(Beginning of Supplied records)
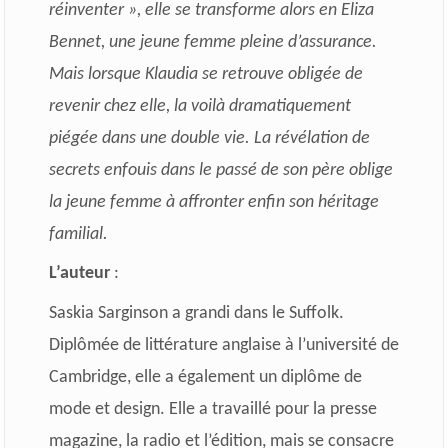
réinventer », elle se transforme alors en Eliza
Bennet, une jeune femme pleine d’assurance.
Mais lorsque Klaudia se retrouve obligée de
revenir chez elle, la voilà dramatiquement
piégée dans une double vie. La révélation de
secrets enfouis dans le passé de son père oblige
la jeune femme à affronter enfin son héritage
familial.
L’auteur
:
Saskia Sarginson a grandi dans le Suffolk.
Diplômée de littérature anglaise à l’université de
Cambridge, elle a également un diplôme de
mode et design. Elle a travaillé pour la presse
magazine, la radio et l’édition, mais se consacre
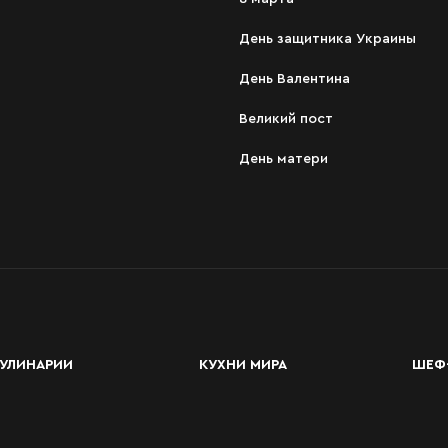
День защитника Украины
День Валентина
Великий пост
День матери
УЛИНАРИИ
КУХНИ МИРА
ШЕФ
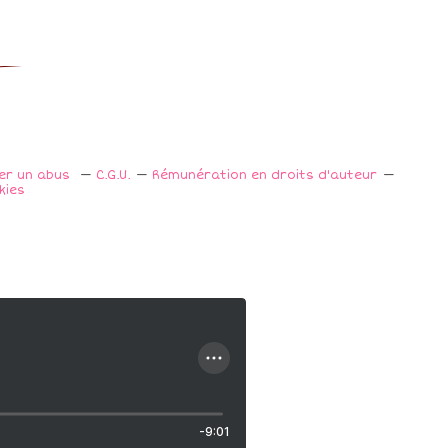
ler un abus
C.G.U.
Rémunération en droits d'auteur
kies
-9:01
(End of Supplied records)
- _Work instructions_: Gather each line of the records holding the string "jeune".

- _Exercise solution_:
Bennet, une jeune femme pleine d’assurance.
la jeune femme à affronter enfin son héritage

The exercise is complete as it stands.